Bei einem derart runden Mix aus Bass, Mitten und Höhen könnte man fast meinen, der Gitarre fehlt es ein wenig an Ecken und Kanten. Doch wer Ecken und Kanten bei einer feinen Les Paul sucht, ist sowieso an der falschen Adresse. Die R0 – so wie die meisten Custom Shop Les Pauls – überzeugt durch klangliche Eleganz und einen unwahrscheinlich Sustain-reichen und singenden Ton. Dazu tragen sicherlich auch die Burstbucker-Tonabnehmer bei, die nicht ohne Grund von zahlreichen Großen bevorzugt werden. Ziemlich beeindruckend finde ich die Art, wie die beiden Pickups miteinander harmonieren. Die Burstbuckers 1 und 2 klingen in allen drei Schaltungen wie aus einem Guss. Man empfindet nicht zu viel Bass, wenn man auf die Halsposition wechselt, und keine zu auffälligen Höhen beim Steg-Humbucker. Außerdem scheint diese Gitarre einfach nie schlecht oder gar „mulmig“ oder schrill zu klingen, und das gilt gleichermaßen von Clean bis High-Gain. Sogar mit zurückgedrehtem Tone-Regler ist der Sound mehr als brauchbar. Meine einzige, wohl unwesentliche Kritik betrifft den Dynamikumfang, denn diese R0 wirkt etwas komprimiert und nicht allzu nuanciert, besonders bei leiser Spielweise.

Verarbeitung

Ich wünschte, ich könnte das Review im gleichen positiven Ton fortsetzen, aber die Verarbeitung dieser Gitarre macht es mir nicht leicht.

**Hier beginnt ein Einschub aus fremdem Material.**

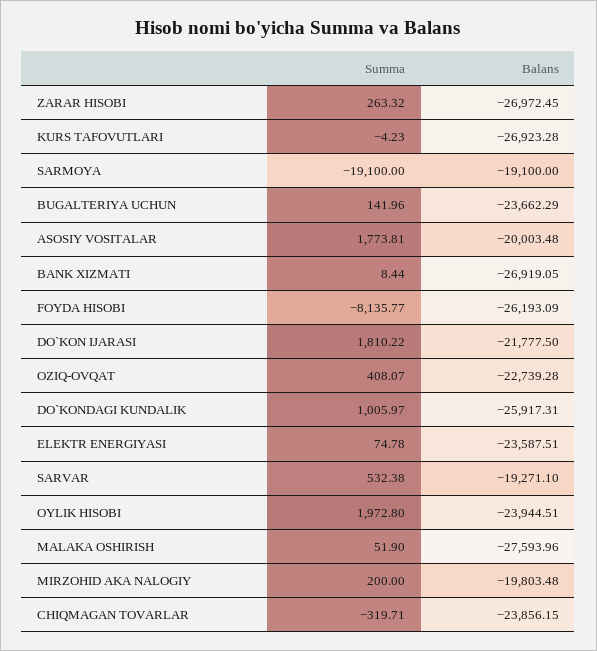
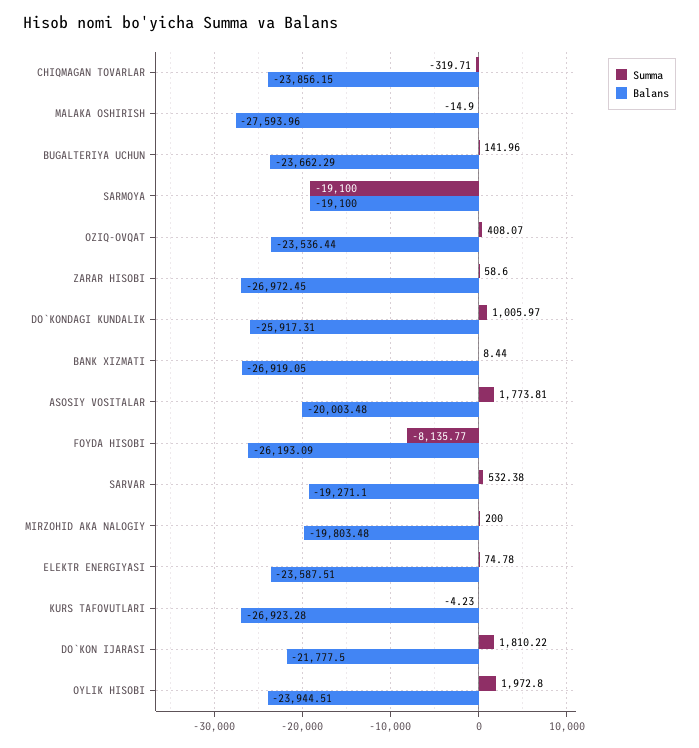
Summa, ZARAR HISOBI: 263.32 -> 58.6
Balans, OZIQ-OVQAT: -22739.28 -> -23536.44
Summa, MALAKA OSHIRISH: 51.9 -> -14.9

Und weder die wunderbaren Hölzer noch die klasse Elektronik können in dieser Preisklasse einen Plastik-Sattel rechtfertigen. Ein weiterer, klarer Minus-Punkt ist die ABR-Bridge, die Konstruktions-bedingt zum Klirren neigt (dafür ist hier die Spange verantwortlich, die die Saddles im Falle eines Saitenrisses festhält).

Die Gitarre kommt ab Werk in leicht ge-ageder Optik, und diese ist eigentlich sehr gelungen, wenn auch letztendlich Geschmacksache. Die leicht verbogenen, ungenau passenden Pickup-Ringe und so manche scharfkantige Schrauben hinterlassen dagegen den Eindruck, dass jemand bei der Endmontage sich nicht so viel Mühe gegeben hat.

Fazit

Da der Testbericht lang genug war, halte ich zumindest den Schluss kurz und knackig. Klanglich ist die Gibson Les Paul 1960 Reissue VOS aus dem Custom Shop auf ihrem Gebiet kaum zu toppen, und zwar unabhängig davon, mit welchen anderen Gitarren-Brands man sie vergleichen mag. In puncto Handling und Verarbeitung gibt es allerdings noch Luft nach oben. Das Preis-Leistungsverhältnis könnte auch besser sein.